How Will Vaccination Status’ Affect Return to Work? Elaine Varelas stresses communication

As vaccinations are becoming more widely available, some offices will be speeding up their return to work strategies. Employees not currently vaccinated may feel pressured to return before they are comfortable. Elaine Varelas stresses the importance of prioritizing workers’ health and how to effectively communicate concerns.

Ask the Job Doc. Boston.com

Q: Can I tell my workplace that I’m not comfortable returning to the office until after I’ve had my COVID vaccine?

A: Sharing your vaccination status is completely voluntary, and sharing information about that timeline can provide helpful data points for management. Most workplaces recognize that health is a top priority. Unless there is a significant need for your return to the office, your employer should recognize your concerns – as long as you have an open and direct conversation about the best solution for your return to work.

According to the CDC, it typically takes two weeks after someone is fully vaccinated for the body to build immunity against the virus that causes COVID-19 – this means two weeks after the final dose of whichever vaccine you’re given.
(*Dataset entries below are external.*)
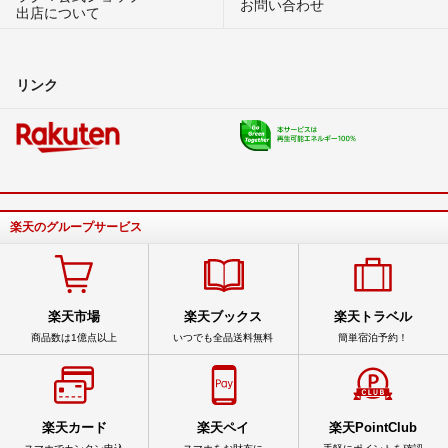
お問い合わせ
出店について
リンク
楽天のグループサービス
楽天市場
楽天ブックス
楽天トラベル
商品数は1億点以上
いつでも全品送料無料
簡単宿泊予約！
楽天カード
楽天ペイ
楽天PointClub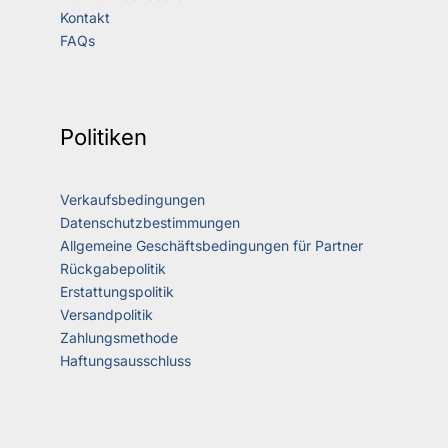
Kontakt
FAQs
Politiken
Verkaufsbedingungen
Datenschutzbestimmungen
Allgemeine Geschäftsbedingungen für Partner
Rückgabepolitik
Erstattungspolitik
Versandpolitik
Zahlungsmethode
Haftungsausschluss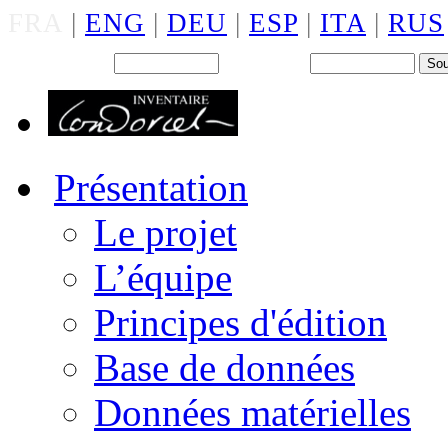
FRA
|
ENG
|
DEU
|
ESP
|
ITA
|
RUS
Back office : Id.
Mot de passe
Présentation
Le projet
L’équipe
Principes d'édition
Base de données
Données matérielles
Knowing when that will be will help your organization best facilitate your transition back into the office.

If you are essential, many workplaces have focused Human Resources attention on helping facilitate access for their employees to receive their vaccinations. If you are having trouble accessing or scheduling your appointment, most states have a call-in number to help you get a time and place in addition to the many online resources. And if you haven’t already, most states and even local municipalities have made it easy to find information about who qualifies in which phase of the vaccination process.

There is a great deal of discussion and flexibility occurring between employees and management.  I encourage you to keep the lines of communication wide open.